To do
Reproduce each of the rows below without changing a single character.

Data provided
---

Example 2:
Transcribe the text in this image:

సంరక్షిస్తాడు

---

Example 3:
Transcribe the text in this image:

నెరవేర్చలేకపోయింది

Finished task
---

Example 2:
Transcribe the text in this image:

సంరక్షిస్తాడు

---

Example 3:
Transcribe the text in this image:

నెరవేర్చలేకపోయింది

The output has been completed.